EXERCISE GOAL:
In the material below, print every line exactly and omit the pictures.

[PROVIDED DATA]

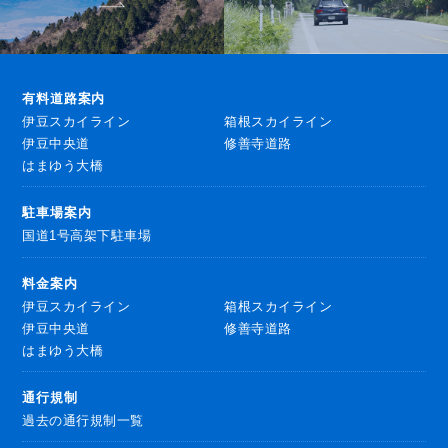
有料道路案内
伊豆スカイライン
箱根スカイライン
伊豆中央道
修善寺道路
はまゆう大橋
駐車場案内
国道1号高架下駐車場
料金案内
伊豆スカイライン
箱根スカイライン
伊豆中央道
修善寺道路
はまゆう大橋
通行規制
過去の通行規制一覧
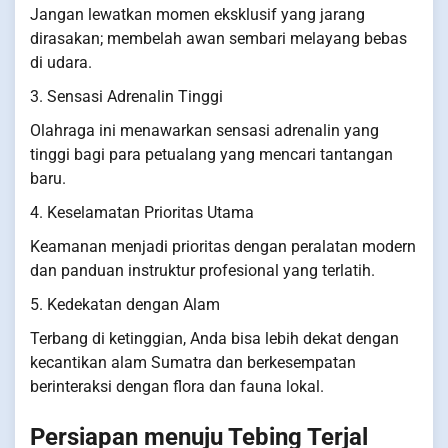
Jangan lewatkan momen eksklusif yang jarang
dirasakan; membelah awan sembari melayang bebas
di udara.
3. Sensasi Adrenalin Tinggi
Olahraga ini menawarkan sensasi adrenalin yang
tinggi bagi para petualang yang mencari tantangan
baru.
4. Keselamatan Prioritas Utama
Keamanan menjadi prioritas dengan peralatan modern
dan panduan instruktur profesional yang terlatih.
5. Kedekatan dengan Alam
Terbang di ketinggian, Anda bisa lebih dekat dengan
kecantikan alam Sumatra dan berkesempatan
berinteraksi dengan flora dan fauna lokal.
Persiapan menuju Tebing Terjal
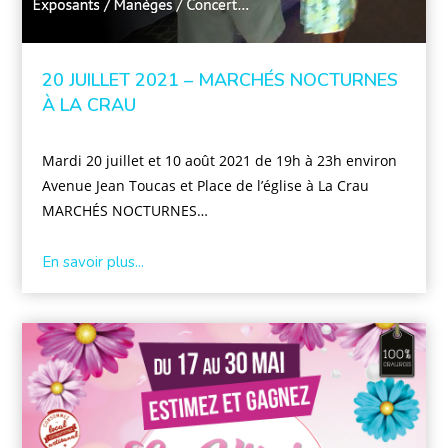
20 JUILLET 2021 – MARCHÉS NOCTURNES
À LA CRAU
Mardi 20 juillet et 10 août 2021 de 19h à 23h environ
Avenue Jean Toucas et Place de l’église à La Crau
MARCHÉS NOCTURNES…
En savoir plus...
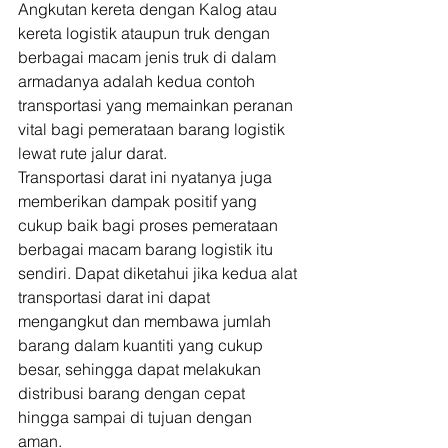
Angkutan kereta dengan Kalog atau 
kereta logistik ataupun truk dengan 
berbagai macam jenis truk di dalam 
armadanya adalah kedua contoh 
transportasi yang memainkan peranan 
vital bagi pemerataan barang logistik 
lewat rute jalur darat. 
Transportasi darat ini nyatanya juga 
memberikan dampak positif yang 
cukup baik bagi proses pemerataan 
berbagai macam barang logistik itu 
sendiri. Dapat diketahui jika kedua alat 
transportasi darat ini dapat 
mengangkut dan membawa jumlah 
barang dalam kuantiti yang cukup 
besar, sehingga dapat melakukan 
distribusi barang dengan cepat 
hingga sampai di tujuan dengan 
aman.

[/PROVIDED DATA]

COMPLETED EXERCISE:
有料道路案内
伊豆スカイライン
箱根スカイライン
伊豆中央道
修善寺道路
はまゆう大橋
駐車場案内
国道1号高架下駐車場
料金案内
伊豆スカイライン
箱根スカイライン
伊豆中央道
修善寺道路
はまゆう大橋
通行規制
過去の通行規制一覧
Jangan lewatkan momen eksklusif yang jarang
dirasakan; membelah awan sembari melayang bebas
di udara.
3. Sensasi Adrenalin Tinggi
Olahraga ini menawarkan sensasi adrenalin yang
tinggi bagi para petualang yang mencari tantangan
baru.
4. Keselamatan Prioritas Utama
Keamanan menjadi prioritas dengan peralatan modern
dan panduan instruktur profesional yang terlatih.
5. Kedekatan dengan Alam
Terbang di ketinggian, Anda bisa lebih dekat dengan
kecantikan alam Sumatra dan berkesempatan
berinteraksi dengan flora dan fauna lokal.
Persiapan menuju Tebing Terjal
20 JUILLET 2021 – MARCHÉS NOCTURNES
À LA CRAU
Mardi 20 juillet et 10 août 2021 de 19h à 23h environ
Avenue Jean Toucas et Place de l’église à La Crau
MARCHÉS NOCTURNES…
En savoir plus...
Angkutan kereta dengan Kalog atau 
kereta logistik ataupun truk dengan 
berbagai macam jenis truk di dalam 
armadanya adalah kedua contoh 
transportasi yang memainkan peranan 
vital bagi pemerataan barang logistik 
lewat rute jalur darat. 
Transportasi darat ini nyatanya juga 
memberikan dampak positif yang 
cukup baik bagi proses pemerataan 
berbagai macam barang logistik itu 
sendiri. Dapat diketahui jika kedua alat 
transportasi darat ini dapat 
mengangkut dan membawa jumlah 
barang dalam kuantiti yang cukup 
besar, sehingga dapat melakukan 
distribusi barang dengan cepat 
hingga sampai di tujuan dengan 
aman.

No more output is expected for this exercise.